━━━━━ DATI DISPONIBILI ━━━━━
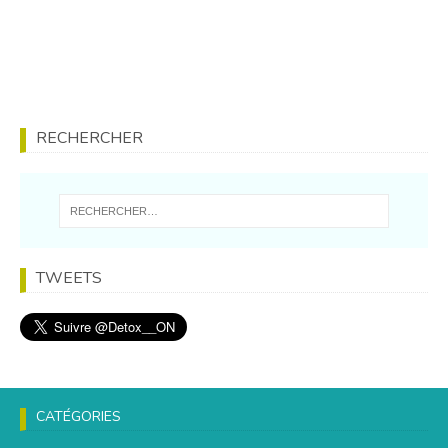
RECHERCHER
TWEETS
CATÉGORIES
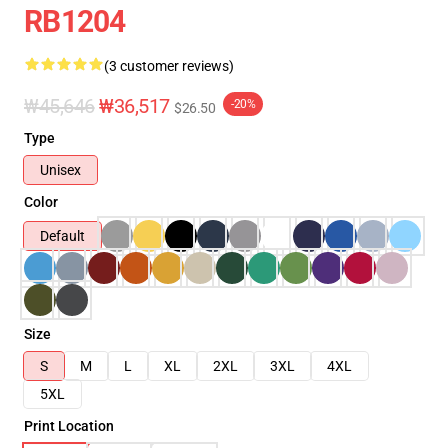
RB1204
(3 customer reviews)
₩45,646
₩36,517
-20%
$26.50
Type
Unisex
Color
Default
Size
S
M
L
XL
2XL
3XL
4XL
5XL
Print Location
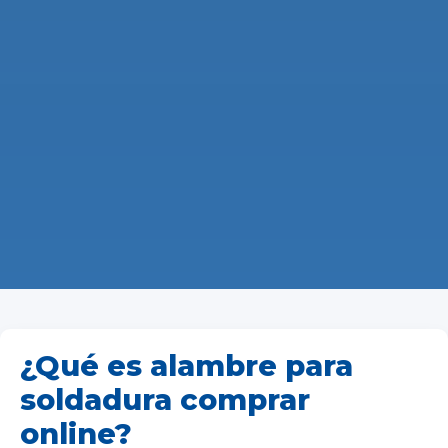
¿Qué es alambre para
soldadura comprar
online?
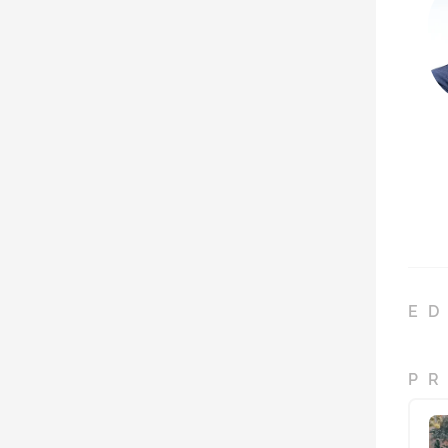
ED
PR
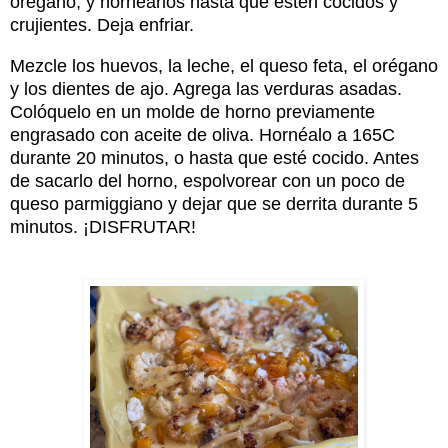
orégano, y hornearlos hasta que estén cocidos y
crujientes. Deja enfriar.
Mezcle los huevos, la leche, el queso feta, el orégano
y los dientes de ajo. Agrega las verduras asadas.
Colóquelo en un molde de horno previamente
engrasado con aceite de oliva. Hornéalo a 165C
durante 20 minutos, o hasta que esté cocido. Antes
de sacarlo del horno, espolvorear con un poco de
queso parmiggiano y dejar que se derrita durante 5
minutos. ¡DISFRUTAR!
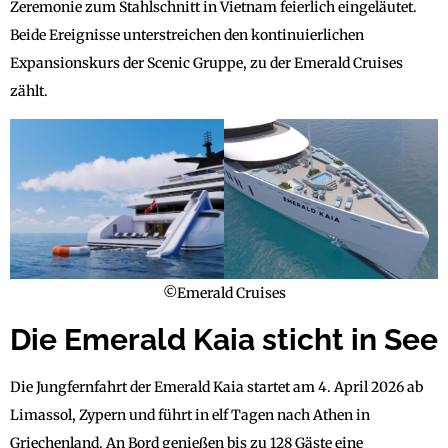
Zeremonie zum Stahlschnitt in Vietnam feierlich eingeläutet.
Beide Ereignisse unterstreichen den kontinuierlichen
Expansionskurs der Scenic Gruppe, zu der Emerald Cruises
zählt.
©Emerald Cruises
Die Emerald Kaia sticht in See
Die Jungfernfahrt der Emerald Kaia startet am 4. April 2026 ab
Limassol, Zypern und führt in elf Tagen nach Athen in
Griechenland. An Bord genießen bis zu 128 Gäste eine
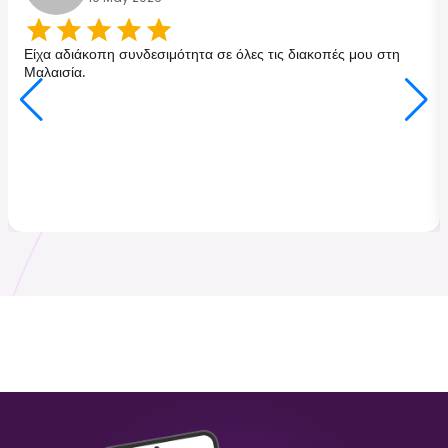
Τουρκία
Ιαπωνία
₹ 249.00 INR
₹ 449.00 INR
Είχα αδιάκοπη συνδεσιμότητα σε όλες τις διακοπές μου στη
Μαλαισία.
Μαλαισία
Χονγκ Κονγκ
₹ 349.00 INR
₹ 249.00 INR
Σρι Λάνκα
Ιταλία
₹ 449.00 INR
₹ 249.00 INR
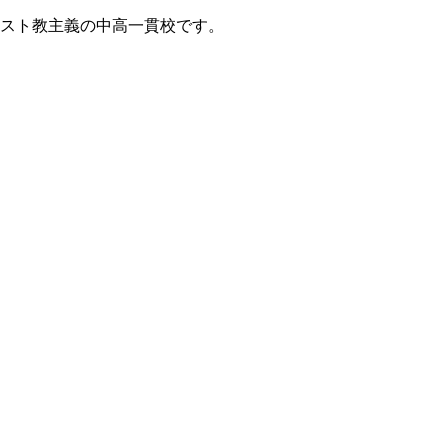
リスト教主義の中高一貫校です。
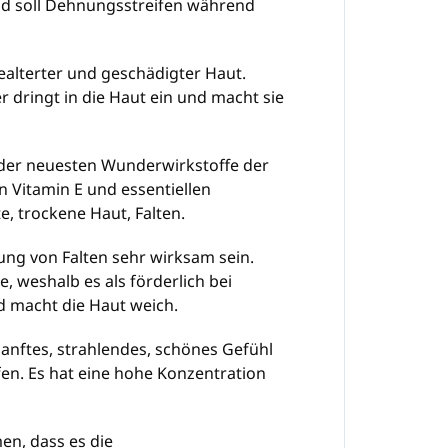
nd soll Dehnungsstreifen während
gealterter und geschädigter Haut.
 dringt in die Haut ein und macht sie
 der neuesten Wunderwirkstoffe der
n Vitamin E und essentiellen
, trockene Haut, Falten.
fung von Falten sehr wirksam sein.
weshalb es als förderlich bei
nd macht die Haut weich.
anftes, strahlendes, schönes Gefühl
pfen. Es hat eine hohe Konzentration
en, dass es die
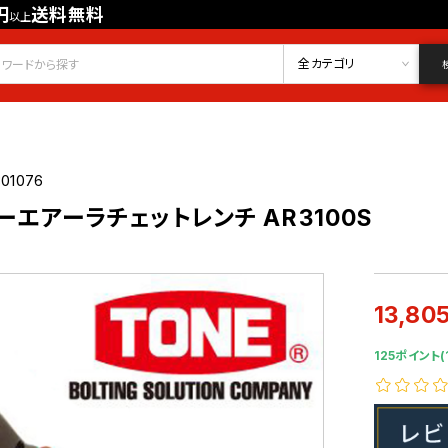
円
送料無料
以上
会員登録
ログイン
お気に入り
全カテゴリ
01076
ビーエアーラチェットレンチ AR3100S
13,80
125ポイント(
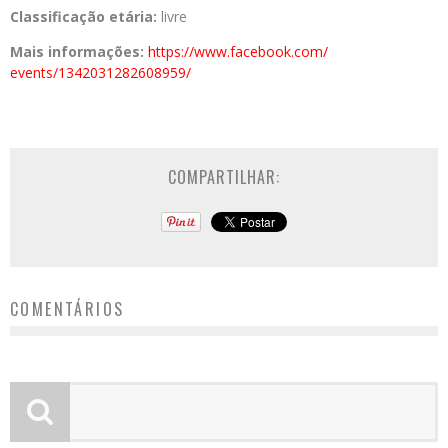
Classificação etária:
livre
Mais informações:
https://www.facebook.com/
events/1342031282608959/
COMPARTILHAR:
COMENTÁRIOS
━━━━━
▶ [OBIETTIVO]
Individua nei record ogni riga che contiene la parola "Kaia" e ricopiala. Distingui tra maiuscole e minuscole.

▶ [RISPOSTA]
Die Emerald Kaia sticht in See
Die Jungfernfahrt der Emerald Kaia startet am 4. April 2026 ab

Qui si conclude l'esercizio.